訓練生時代では、爵位持ちの家ということだけで彼のご機嫌を伺う取り巻きを得ることが出来た。
そして、今彼が所属する部隊でも(恐らくオニキス伯爵から根回しがあったのだろう)実質の部隊長を任されていた。
しかし目の前の二人は彼を敬うどころか、彼を無視までする始末。
思い通りにならないその事実が、彼にとっては面白くなかった。
『黙れ!! 僕は偉いんだ! 僕は凄いんだ!!』
叫びながら、リードは手当たり次第にミサイルを放ち、拳銃を撃ちまくる。
その姿はまるで、癇癪を起こした子供そのもの。
当然、でたらめに放たれたそれらが湊たちに当たるわけもなく、銃弾もミサイルも、明後日の方向へと飛んでいく。
『やれやれ……』
そんな様子を見ていたダインは、深々とため息をつくと、ゆっくりと手に持っていたライフルを構え、照準を覗き込む。
そして、いまだ癇癪を起こして暴れまわるガレナの機体を、その中心に捕らえるや否や、ゆっくりと引き金を絞り込んだ。
ダインが乗る対魔獣殲滅兵器から放たれた一条の光は、狙い違わずにガレナが乗る機体の中心、正確にはパイロットが乗っているコクピットブロックを捉え、装甲や内部回路を焼き尽くしながら反対側へと突き抜けていった。
『僕は……偉いんだ……』
最後に搾り出すように、そう口にしたガレナは、乗っていたABERごと爆散、ポリゴン片となって仮想世界から退場した。
『うっしゃ! これで邪魔者はいなくなったな! ほら、行くぞ!』
いまだ砲口から煙を漂わせるライフルを担ぎ上げながら笑みを浮かべたダインは、颯爽とその場から走り去っていく。

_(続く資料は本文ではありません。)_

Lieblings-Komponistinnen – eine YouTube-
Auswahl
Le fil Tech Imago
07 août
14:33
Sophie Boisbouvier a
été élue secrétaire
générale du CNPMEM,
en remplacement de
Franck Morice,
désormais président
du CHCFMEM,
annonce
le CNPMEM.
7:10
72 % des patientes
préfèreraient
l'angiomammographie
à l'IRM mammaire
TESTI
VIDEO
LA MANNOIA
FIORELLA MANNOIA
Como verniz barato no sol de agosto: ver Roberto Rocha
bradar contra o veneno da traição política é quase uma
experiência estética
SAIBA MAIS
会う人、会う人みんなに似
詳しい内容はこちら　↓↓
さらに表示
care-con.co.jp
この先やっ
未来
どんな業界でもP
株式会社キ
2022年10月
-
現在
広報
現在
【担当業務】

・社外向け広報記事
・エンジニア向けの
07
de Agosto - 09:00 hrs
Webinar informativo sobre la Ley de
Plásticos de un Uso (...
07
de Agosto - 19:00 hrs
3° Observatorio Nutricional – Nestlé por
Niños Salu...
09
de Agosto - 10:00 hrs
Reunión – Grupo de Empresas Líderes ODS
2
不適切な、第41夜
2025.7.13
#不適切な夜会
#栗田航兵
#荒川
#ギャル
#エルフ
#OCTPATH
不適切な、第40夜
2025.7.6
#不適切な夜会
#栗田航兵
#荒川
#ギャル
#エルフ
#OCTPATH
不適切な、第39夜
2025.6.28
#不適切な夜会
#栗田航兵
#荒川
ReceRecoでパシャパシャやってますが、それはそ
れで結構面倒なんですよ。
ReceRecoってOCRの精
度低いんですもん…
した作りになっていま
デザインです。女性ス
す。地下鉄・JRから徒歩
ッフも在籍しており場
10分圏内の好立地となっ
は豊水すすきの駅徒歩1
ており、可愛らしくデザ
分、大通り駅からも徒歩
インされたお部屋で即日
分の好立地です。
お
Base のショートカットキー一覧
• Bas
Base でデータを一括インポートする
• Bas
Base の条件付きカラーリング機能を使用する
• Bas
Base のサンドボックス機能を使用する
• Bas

一方、唖然とするしかなかった湊は、直後に飛んできた先輩の怒声で我に返ると、慌ててその後を追いかけるのだった。
そしてその後の試合は、リリアたちと湊たちが合流して全員が揃ったリリア隊に対して、相手チームは早々にリーダー格だったはずのガレナが退場したことで纏りきらず、湊たちのチームが圧勝することとなった。